Synthetic data is booming – but trust is the real differentiator
Posted: June 24, 2025
As AI systems become more sophisticated, the spotlight has shifted from data quantity to data quality – and increasingly, to data ethics. Synthetic data, with its promise of privacy-preserving scale, is rapidly becoming a cornerstone of modern AI. But beneath the surface of this innovation lies a deeper truth: trust is the real infrastructure of intelligent systems.
At Syrenis, we see this shift not just as a technical evolution, but as a strategic inflection point.
Jump to:
- Synthetic data is only as strong as its foundations
- Synthetic Data + Consent = Responsible AI
- From privacy obligation to strategic asset
- The rise of Preference-aware AI
- The future belongs to the trust-centric
Synthetic data is only as strong as its foundations
Synthetic data is often praised for its ability to simulate real-world behavior without exposing personal information, but even artificial data has a lineage. The quality, fairness, and reliability of synthetic datasets are shaped by the integrity of the original data – how it was collected, governed, and consented to.
This is where the often-invisible layer of consent and preference management becomes critical. When organizations have a clear, dynamic understanding of what users have agreed to – and how those preferences evolve – they’re not just mitigating risk. They’re building data ecosystems that are resilient, transparent, and future-ready.
Synthetic Data + Consent = Responsible AI
By 2026, it’s expected that 75% of businesses will use generative AI to create synthetic customer data. But synthetic data, while anonymized, doesn’t exist in a vacuum. Regulators are increasingly scrutinizing not just the data itself, but the intent and process behind its creation. Without forceful consent frameworks, organizations risk falling short of privacy standards like GDPR, CCPA, and others.
The most forward-thinking businesses are ensuring that synthetic data generation is not only technically sound – but ethically and legally defensible.
From privacy obligation to strategic asset
With increasing regulatory scrutiny and consumer awareness, privacy is no longer a checkbox – it’s a brand promise. Organizations that can demonstrate how data was ethically sourced and aligned with user expectations gain more than compliance , they gain credibility.
For sectors like finance, healthcare, and retail – where customer data is both sensitive and strategic – the ability to simulate behavior without compromising trust will define competitive advantage. But synthetic data alone won’t get us there. It must be paired with systems that respect the origin and intent of the data it mimics.

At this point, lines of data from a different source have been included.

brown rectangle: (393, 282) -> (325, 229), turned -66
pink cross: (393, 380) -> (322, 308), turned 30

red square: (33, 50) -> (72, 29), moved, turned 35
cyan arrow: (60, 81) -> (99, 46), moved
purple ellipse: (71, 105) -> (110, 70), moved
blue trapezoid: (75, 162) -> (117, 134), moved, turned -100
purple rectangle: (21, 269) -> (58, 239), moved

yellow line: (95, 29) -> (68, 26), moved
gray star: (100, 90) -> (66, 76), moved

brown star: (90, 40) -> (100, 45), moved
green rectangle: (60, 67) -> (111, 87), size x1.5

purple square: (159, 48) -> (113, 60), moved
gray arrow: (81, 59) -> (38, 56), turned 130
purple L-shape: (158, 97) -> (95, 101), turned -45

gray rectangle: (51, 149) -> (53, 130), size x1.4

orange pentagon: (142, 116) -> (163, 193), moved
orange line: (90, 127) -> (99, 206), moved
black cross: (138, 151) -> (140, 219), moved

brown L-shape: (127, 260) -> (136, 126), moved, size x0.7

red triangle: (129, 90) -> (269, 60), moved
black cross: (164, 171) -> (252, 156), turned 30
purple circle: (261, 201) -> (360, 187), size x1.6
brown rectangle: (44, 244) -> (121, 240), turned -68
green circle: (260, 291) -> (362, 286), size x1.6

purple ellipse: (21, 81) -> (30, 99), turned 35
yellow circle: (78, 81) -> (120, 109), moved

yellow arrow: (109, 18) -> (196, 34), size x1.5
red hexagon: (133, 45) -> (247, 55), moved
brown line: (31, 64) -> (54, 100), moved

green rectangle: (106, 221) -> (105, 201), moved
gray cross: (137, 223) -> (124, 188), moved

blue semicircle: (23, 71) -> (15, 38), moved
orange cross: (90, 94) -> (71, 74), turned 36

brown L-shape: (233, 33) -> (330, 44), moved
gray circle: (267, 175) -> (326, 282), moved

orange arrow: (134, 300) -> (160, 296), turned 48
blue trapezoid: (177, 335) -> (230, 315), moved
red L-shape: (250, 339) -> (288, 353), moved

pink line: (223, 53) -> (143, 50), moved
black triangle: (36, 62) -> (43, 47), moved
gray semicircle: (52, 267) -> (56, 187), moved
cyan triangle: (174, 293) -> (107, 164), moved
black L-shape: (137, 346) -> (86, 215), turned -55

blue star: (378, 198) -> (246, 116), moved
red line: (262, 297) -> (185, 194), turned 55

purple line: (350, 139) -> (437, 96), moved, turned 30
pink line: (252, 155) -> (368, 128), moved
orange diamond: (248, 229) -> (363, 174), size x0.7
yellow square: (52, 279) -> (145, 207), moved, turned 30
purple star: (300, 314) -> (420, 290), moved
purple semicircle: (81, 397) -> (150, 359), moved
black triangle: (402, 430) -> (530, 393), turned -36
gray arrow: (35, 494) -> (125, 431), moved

The rise of Preference-aware AI
AI systems trained on synthetic data still reflect the values of the organizations that build them. When those systems are grounded in transparent, preference-aware data practices, they’re more likely to deliver outcomes that are not only accurate, but aligned with user expectations and societal norms.
This is the next frontier: AI that doesn’t just perform well, but behaves responsibly.
The future belongs to the trust-centric
As synthetic data becomes a staple of AI development, the organizations that lead will be those that treat trust as a design principle, not an afterthought. Consent orchestration, preference management, and data transparency may not be visible in the final product – but they are the platform that makes innovation sustainable.